Background: Allogeneic hematopoietic stem cell transplantation (allo-HSCT) is recommended for acute myeloid leukemia (AML) patients with adverse-risk. However, when patients within this group would proceed to allo-HSCT is controversial. We aimed to identify the optimal timepoint for allo-HSCT for adverse-risk AML patients.
Methods: This is a multicenter, retrospective designed study, based on the transplant database of Wuhan Tongji Hospital, Shanghai Ruijin Hospital, and Peking University Institute of Hematology (PUIH) (TROPHY group). Consecutive AML patients receiving allo-HSCT from January 2017 to June 2022 were screened, and the eligibility criteria were as followed: (1) aged ≥ 16 years; (2) adverse-risk AML based on ELN 2022 criteria; (3) achieving CR1 before allo-HSCT. The last follow-up was June 30, 2023. MRD status was monitored after the first consolidation chemotherapy (MRDc 1), after the second consolidation chemotherapy (MRDc 2), before allo-HSCT (MRD bft), and at 1, 2, 3, 4.5, 6, 9, and 12 months after allo-HSCT and at 6-month intervals thereafter. 0.1% was used as a threshold to distinguish MRD-positivity detected by multiparameter flow cytometry (MFC). The study was approved by the institutional review board of each participated hospital and was conducted in accordance with the Declaration of Helsinki.
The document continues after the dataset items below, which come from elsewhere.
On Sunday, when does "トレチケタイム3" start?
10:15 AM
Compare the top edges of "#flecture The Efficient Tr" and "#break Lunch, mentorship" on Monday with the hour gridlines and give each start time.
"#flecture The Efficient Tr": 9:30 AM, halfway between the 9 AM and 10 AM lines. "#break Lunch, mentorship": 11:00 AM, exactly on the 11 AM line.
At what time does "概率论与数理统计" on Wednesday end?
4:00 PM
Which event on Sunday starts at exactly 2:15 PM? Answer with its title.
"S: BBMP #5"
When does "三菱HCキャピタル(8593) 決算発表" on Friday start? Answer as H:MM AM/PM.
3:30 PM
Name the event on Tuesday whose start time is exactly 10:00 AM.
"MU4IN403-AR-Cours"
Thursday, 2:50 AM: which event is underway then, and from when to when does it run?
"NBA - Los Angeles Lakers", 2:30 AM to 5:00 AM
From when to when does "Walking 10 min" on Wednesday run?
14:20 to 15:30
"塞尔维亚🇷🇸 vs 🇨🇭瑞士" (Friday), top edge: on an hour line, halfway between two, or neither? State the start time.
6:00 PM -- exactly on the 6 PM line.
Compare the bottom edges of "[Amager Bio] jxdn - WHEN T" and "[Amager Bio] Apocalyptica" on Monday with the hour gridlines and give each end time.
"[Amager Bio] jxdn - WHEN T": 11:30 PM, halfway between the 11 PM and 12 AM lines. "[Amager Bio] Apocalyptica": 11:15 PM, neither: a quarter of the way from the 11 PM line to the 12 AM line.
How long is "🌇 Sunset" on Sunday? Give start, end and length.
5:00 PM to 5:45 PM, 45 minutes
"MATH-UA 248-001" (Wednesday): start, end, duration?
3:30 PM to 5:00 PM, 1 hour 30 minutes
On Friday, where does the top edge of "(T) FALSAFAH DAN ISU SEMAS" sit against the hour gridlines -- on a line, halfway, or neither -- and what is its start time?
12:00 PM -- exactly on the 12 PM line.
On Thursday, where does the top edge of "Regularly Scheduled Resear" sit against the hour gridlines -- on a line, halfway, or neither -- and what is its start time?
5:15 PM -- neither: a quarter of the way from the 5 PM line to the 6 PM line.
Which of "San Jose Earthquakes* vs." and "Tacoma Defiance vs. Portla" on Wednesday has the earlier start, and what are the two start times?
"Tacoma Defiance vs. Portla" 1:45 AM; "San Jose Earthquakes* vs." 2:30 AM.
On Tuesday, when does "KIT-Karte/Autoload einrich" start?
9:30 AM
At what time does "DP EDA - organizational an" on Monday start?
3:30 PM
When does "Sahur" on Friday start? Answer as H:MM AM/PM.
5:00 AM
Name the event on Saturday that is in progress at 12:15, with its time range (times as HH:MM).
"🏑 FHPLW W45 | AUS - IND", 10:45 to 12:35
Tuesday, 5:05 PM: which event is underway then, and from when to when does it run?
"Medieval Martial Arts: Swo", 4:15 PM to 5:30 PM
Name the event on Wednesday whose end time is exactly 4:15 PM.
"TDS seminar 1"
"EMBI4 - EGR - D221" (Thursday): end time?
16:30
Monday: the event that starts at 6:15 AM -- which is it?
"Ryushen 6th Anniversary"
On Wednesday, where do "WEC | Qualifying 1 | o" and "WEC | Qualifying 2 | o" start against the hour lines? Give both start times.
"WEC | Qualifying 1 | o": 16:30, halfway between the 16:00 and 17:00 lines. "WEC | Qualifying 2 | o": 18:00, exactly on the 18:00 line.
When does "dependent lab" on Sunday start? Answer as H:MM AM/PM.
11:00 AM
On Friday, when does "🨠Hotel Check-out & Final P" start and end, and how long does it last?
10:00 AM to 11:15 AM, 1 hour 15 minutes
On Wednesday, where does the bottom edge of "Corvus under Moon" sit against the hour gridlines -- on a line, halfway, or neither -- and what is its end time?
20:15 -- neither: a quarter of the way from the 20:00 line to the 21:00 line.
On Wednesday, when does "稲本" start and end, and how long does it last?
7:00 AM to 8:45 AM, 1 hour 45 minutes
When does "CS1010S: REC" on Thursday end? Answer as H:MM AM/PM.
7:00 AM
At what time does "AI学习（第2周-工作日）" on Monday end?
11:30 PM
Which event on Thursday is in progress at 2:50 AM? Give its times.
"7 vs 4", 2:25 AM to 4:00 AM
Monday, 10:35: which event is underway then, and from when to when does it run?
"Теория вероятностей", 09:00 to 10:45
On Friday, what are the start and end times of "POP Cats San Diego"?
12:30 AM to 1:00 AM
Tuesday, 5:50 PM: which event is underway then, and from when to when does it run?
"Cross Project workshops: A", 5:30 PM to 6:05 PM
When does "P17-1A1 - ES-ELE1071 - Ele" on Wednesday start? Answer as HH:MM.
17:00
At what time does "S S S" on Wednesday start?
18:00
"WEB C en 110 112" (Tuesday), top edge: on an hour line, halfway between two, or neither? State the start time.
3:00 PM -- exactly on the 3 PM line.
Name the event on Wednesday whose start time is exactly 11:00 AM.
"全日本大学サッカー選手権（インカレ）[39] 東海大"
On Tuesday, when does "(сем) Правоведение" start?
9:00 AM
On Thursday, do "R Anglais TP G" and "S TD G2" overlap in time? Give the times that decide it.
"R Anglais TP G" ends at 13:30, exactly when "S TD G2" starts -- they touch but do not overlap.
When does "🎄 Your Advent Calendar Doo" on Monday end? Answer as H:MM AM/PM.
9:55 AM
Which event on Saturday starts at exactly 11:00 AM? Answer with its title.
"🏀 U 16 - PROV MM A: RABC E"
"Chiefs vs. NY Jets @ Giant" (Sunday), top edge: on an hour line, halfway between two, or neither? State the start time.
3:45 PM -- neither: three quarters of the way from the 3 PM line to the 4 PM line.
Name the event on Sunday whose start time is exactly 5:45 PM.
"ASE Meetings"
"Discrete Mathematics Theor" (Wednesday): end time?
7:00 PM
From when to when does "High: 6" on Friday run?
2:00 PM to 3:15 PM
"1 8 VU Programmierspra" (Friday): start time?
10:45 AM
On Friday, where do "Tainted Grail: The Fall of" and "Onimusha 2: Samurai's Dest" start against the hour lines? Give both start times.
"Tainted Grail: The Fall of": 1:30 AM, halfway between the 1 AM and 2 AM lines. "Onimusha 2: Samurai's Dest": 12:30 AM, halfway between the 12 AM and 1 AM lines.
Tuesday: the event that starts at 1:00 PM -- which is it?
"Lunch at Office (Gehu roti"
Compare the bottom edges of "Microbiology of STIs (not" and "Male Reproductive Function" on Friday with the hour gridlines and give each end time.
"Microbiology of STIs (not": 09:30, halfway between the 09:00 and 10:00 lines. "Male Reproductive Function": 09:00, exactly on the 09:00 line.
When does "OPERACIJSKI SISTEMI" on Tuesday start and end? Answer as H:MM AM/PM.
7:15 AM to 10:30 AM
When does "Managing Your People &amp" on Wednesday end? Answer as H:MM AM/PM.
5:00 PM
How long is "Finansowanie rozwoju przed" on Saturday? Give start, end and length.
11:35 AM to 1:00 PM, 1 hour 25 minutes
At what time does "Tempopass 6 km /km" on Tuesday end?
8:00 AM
Results: A total of 391 adverse-risk AML patients were enrolled. 114 patients showed MRDc1 positivity. The 2-year probability of relapse, leukemia-free survival (LFS), and overall survival (OS) after allo-HSCT was 26.9% (95% CI: 18.1%-35.7%) vs. 9.4% (95% CI: 5.2%-13.6%) (P < 0.001), 60.7% (95% CI: 51.7%-71.1%) vs. 81.5% (95% CI: 76.3%-87.1%) (P < 0.001), and 74.4% (95% CI: 66.3%-83.3%) vs. 88.6% (95% CI: 84.4%-93.0%) (P < 0.001), respectively, for patients with MRDc 1 positivity and MRDc 1 negativity. Among patients with MRDc 1 positivity (n = 69), 24 (34.8%) turned MRD negativity after second consolidation therapy (MRDc 2 negativity). The similar trends were observed in patients with MRDc 2 positivity. The 2-year probability of relapse, LFS, and OS after allo-HSCT was 26.4% (95% CI: 18.1%-34.7%) vs. 9.4% (95% CI: 5.4%-13.3%) (P < 0.001), 61.2% (95% CI: 52.8%-71.0%) vs. 81.6% (95% CI: 76.6%-87.0%) (P < 0.001), and 75.6% (95% CI: 68.3%-83.8%) vs. 87.6% (95% CI: 83.3%-92.0%) (P < 0.001), respectively, for patients with MRD bft positivity and MRD bft negativity. Maintenance therapy provided better protection from relapse than preemptive therapy. In multivariate analysis, MRDc 1 positivity was associated with poorer LFS, MRDc 2 positivity was associated with a higher risk of relapse, and MRD bft positivity was associated with worse EFS after allo-HSCT.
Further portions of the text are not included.